### Problem statement
An exact copy of the data is required. No picture may appear in it.

Top of Provided records

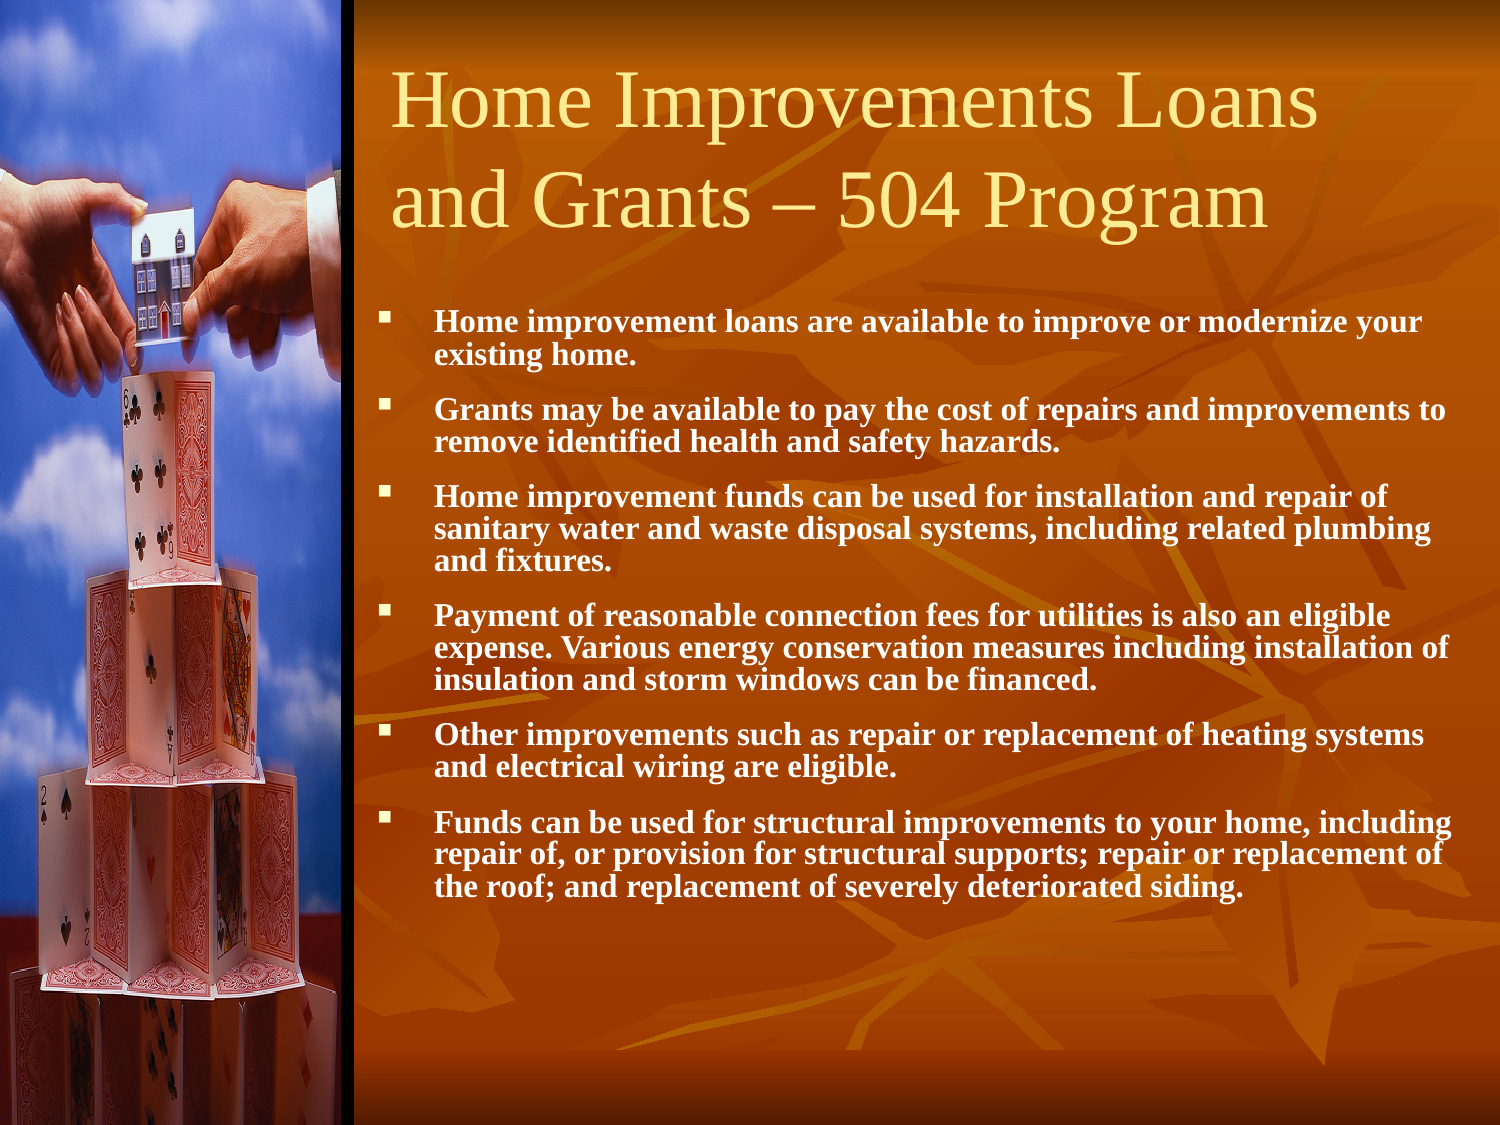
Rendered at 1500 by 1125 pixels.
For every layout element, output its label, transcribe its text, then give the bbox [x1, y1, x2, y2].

list Home improvement loans are available to improve or modernize your existing home. Grants may be available to pay the cost of repairs and improvements to remove identified health and safety hazards. Home improvement funds can be used for installation and repair of sanitary water and waste disposal systems, including related plumbing and fixtures. Payment of reasonable connection fees for utilities is also an eligible expense. Various energy conservation measures including installation of insulation and storm windows can be financed. Other improvements such as repair or replacement of heating systems and electrical wiring are eligible. Funds can be used for structural improvements to your home, including repair of, or provision for structural supports; repair or replacement of the roof; and replacement of severely deteriorated siding. [362, 299, 1476, 1043]
title Home Improvements Loans and Grants – 504 Program [374, 99, 1376, 288]
picture [0, 0, 342, 1125]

Bottom of Provided records

### Final answer
Rendered at 1500 by 1125 pixels.
For every layout element, output its label, transcribe its text, then give the bbox [x1, y1, x2, y2].

list Home improvement loans are available to improve or modernize your existing home. Grants may be available to pay the cost of repairs and improvements to remove identified health and safety hazards. Home improvement funds can be used for installation and repair of sanitary water and waste disposal systems, including related plumbing and fixtures. Payment of reasonable connection fees for utilities is also an eligible expense. Various energy conservation measures including installation of insulation and storm windows can be financed. Other improvements such as repair or replacement of heating systems and electrical wiring are eligible. Funds can be used for structural improvements to your home, including repair of, or provision for structural supports; repair or replacement of the roof; and replacement of severely deteriorated siding. [362, 299, 1476, 1043]
title Home Improvements Loans and Grants – 504 Program [374, 99, 1376, 288]
picture [0, 0, 342, 1125]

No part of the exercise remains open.